In the text below on the UK data protection proposal, restate the part that opens with the words containing "2. Why analyze" and closes with "and personal interests.", putting "United Kingdom" in place of "UK".

Text provided —
===============

2. Why analyze the UK Government’s proposal
Careful eyes need to be kept on the UK’s data protection regime, in order to ensure that existing legal frameworks maintain the safeguards for citizens and are appropriately future proofed. Especially if the UK law on data protection will start to diverge from the EU’s standards, there is the very real threat that public and private sector use of technologies that require the processing of high-volumes of personal data (in many cases making use of machine learning techniques) expose data subjects to considerable harms to their fundamental rights and personal interests.
The specific proposals set out in the ‘Data: A new direction’ consultation are deeply troubling for a number of reasons, which we set out in more detail below. In short, we do not believe that an adequate and proportional balance has been achieved between the government’s desire to boost innovation and the ever-increasing need to ensure that citizens can be appropriately assured of their protection against data harms.
We have written this response with the above in mind and seek to express precisely where, why, and how the delicate balance between innovation and protection against data harms – which is somewhat achieved in the existing data protection regime (even though certain aspects could be improved) – would be negatively affected by the implementation of the proposed reforms. We believe that for all possible critiques of the existing regime, the appropriate response is not to lower protection, but to ensure clarity and legal certainty regarding existing provisions, in order to strengthen protection for data subject. This is not achieved in the proposed reforms, in which necessary aspects of data protection are in effect framed as burdens, rather than enhancements of, democratic society. Instead, data protection is sacrificed for the sake of innovation. We therefore reject the claim that the proposed new regime successfully manages to “maintain high data protection standards without creating unnecessary barriers to responsible data use” (p. 7 of Data: a new direction).
Our response proceeds by first setting out a general overview of our main concerns, which we have organised into two categories: discursive concerns (par. 3) relating to the overall framing of the proposed reforms and the inferences we can draw from this regarding consequences for future data protection law and policy in the United Kingdom; and substantive concerns (par. 4) relating to specific reform proposals. Having set out our concerns, we then respond directly to the questions posed within the consultation
3. Discursive concerns: framing innovation as an unmitigated good while ignoring threats to human rights
The UK government describes the proposed data protection reform as a “New Direction.” This begs the question: what was the “old direction,” and why does the UK choose to deviate from it? The introductory section to the consultation document does not systematically set out the government’s reasons for wanting to deviating from EU data protection law, yet it provides clues: it mentions that “some existing rules and guidance are either too vague or overly prescriptive,” and that the “New Direction” will “deliver better outcomes for people.”

===============

Given data —
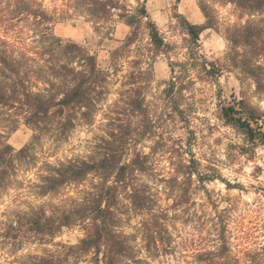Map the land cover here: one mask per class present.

===============

Response —
2. Why analyze the United Kingdom Government’s proposal
Careful eyes need to be kept on the United Kingdom’s data protection regime, in order to ensure that existing legal frameworks maintain the safeguards for citizens and are appropriately future proofed. Especially if the United Kingdom law on data protection will start to diverge from the EU’s standards, there is the very real threat that public and private sector use of technologies that require the processing of high-volumes of personal data (in many cases making use of machine learning techniques) expose data subjects to considerable harms to their fundamental rights and personal interests.